=== Data ===

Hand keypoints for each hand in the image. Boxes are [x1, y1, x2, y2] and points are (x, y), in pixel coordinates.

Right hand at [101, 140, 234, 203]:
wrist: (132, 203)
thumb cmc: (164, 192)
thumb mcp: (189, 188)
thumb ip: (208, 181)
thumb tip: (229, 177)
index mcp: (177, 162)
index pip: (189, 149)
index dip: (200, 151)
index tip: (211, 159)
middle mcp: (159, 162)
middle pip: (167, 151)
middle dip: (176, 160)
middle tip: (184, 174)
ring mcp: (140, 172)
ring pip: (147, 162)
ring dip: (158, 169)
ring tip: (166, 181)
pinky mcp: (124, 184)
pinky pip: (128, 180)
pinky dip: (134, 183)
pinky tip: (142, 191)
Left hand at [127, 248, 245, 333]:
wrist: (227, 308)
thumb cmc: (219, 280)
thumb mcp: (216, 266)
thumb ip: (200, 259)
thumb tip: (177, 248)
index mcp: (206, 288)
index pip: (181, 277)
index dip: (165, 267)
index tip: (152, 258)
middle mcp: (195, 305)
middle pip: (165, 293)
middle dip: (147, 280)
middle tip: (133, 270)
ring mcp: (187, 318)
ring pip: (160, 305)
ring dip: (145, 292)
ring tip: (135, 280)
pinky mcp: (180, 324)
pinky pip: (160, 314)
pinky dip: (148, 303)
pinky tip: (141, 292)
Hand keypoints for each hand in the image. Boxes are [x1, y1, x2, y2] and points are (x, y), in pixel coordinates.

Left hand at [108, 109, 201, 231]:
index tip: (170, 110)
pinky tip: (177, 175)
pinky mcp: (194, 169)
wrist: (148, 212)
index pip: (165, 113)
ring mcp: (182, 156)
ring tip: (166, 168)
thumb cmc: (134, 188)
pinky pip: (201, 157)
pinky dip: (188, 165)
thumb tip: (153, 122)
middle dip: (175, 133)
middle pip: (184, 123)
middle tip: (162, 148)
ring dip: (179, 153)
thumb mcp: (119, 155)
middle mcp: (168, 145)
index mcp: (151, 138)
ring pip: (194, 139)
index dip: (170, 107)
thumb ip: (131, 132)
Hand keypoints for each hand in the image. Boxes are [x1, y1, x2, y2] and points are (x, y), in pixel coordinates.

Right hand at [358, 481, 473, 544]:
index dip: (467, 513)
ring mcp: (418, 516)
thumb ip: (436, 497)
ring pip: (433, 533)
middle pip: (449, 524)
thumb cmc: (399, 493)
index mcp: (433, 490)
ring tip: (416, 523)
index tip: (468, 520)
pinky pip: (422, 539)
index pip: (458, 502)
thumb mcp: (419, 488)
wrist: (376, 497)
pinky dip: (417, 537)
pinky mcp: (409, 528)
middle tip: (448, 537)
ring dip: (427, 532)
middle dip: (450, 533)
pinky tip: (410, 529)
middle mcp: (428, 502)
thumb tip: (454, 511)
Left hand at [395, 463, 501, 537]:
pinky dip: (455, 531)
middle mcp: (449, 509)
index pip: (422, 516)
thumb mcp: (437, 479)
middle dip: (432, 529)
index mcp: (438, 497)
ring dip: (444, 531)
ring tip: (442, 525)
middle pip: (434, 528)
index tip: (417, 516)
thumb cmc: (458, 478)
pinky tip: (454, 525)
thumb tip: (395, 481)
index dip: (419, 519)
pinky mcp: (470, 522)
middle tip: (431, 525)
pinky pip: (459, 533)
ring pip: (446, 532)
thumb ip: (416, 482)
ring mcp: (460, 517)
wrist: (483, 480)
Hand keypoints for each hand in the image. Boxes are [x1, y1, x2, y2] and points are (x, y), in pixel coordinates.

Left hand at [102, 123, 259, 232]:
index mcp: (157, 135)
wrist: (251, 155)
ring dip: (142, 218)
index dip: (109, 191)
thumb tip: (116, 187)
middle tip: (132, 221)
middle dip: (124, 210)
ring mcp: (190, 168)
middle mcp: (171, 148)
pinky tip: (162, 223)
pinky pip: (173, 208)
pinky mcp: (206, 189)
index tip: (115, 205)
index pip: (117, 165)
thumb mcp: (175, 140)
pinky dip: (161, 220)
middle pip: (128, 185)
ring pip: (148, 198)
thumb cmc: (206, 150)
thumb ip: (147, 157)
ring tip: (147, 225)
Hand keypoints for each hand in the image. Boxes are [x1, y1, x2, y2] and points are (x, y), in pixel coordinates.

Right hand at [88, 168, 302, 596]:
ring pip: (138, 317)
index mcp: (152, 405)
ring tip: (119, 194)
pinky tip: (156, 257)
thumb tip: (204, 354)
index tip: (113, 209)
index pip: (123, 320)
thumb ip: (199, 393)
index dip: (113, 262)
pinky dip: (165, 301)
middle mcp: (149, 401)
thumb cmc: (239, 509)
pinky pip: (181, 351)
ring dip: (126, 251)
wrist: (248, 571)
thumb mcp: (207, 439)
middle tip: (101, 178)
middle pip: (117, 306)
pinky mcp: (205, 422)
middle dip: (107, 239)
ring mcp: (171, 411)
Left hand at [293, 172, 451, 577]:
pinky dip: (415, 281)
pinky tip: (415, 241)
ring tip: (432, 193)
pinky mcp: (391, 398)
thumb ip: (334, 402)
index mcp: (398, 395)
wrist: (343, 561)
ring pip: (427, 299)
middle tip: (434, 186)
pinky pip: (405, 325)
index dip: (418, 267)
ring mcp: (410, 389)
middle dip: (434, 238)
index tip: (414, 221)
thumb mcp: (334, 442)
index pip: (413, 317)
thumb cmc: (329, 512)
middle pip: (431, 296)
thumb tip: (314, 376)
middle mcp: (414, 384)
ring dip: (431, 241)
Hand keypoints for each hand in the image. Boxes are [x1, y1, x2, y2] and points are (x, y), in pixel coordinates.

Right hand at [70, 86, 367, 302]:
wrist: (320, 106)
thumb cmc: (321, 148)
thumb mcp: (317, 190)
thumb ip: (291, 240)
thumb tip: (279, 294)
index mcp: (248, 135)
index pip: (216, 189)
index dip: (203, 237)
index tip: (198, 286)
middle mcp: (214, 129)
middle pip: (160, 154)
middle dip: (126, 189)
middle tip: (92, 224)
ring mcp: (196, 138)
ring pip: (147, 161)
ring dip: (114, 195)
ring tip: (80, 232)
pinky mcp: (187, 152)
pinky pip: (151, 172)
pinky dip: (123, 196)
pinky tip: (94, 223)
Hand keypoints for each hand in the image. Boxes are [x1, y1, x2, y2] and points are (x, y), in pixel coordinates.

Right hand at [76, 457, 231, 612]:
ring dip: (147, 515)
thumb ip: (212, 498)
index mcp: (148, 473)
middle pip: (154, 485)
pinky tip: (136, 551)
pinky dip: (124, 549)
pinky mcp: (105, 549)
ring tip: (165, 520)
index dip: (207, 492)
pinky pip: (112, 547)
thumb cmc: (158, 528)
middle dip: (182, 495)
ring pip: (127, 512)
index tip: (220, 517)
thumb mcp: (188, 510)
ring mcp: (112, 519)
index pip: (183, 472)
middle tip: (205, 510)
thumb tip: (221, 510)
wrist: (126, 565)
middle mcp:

===

Please filter the entries for the word "Left" and copy the lines that have it.

■ Result of this exercise:
Left hand at [127, 248, 245, 333]:
Left hand at [108, 109, 201, 231]:
Left hand at [395, 463, 501, 537]:
Left hand at [102, 123, 259, 232]:
Left hand at [293, 172, 451, 577]:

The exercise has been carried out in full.